(Collected data)
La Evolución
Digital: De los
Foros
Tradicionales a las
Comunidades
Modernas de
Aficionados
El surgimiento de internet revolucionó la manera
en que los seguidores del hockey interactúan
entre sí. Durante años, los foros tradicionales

- Work item -
Transcribe the lines above word for word, keeping their original order.

- Exercise result -
La Evolución
Digital: De los
Foros
Tradicionales a las
Comunidades
Modernas de
Aficionados
El surgimiento de internet revolucionó la manera
en que los seguidores del hockey interactúan
entre sí. Durante años, los foros tradicionales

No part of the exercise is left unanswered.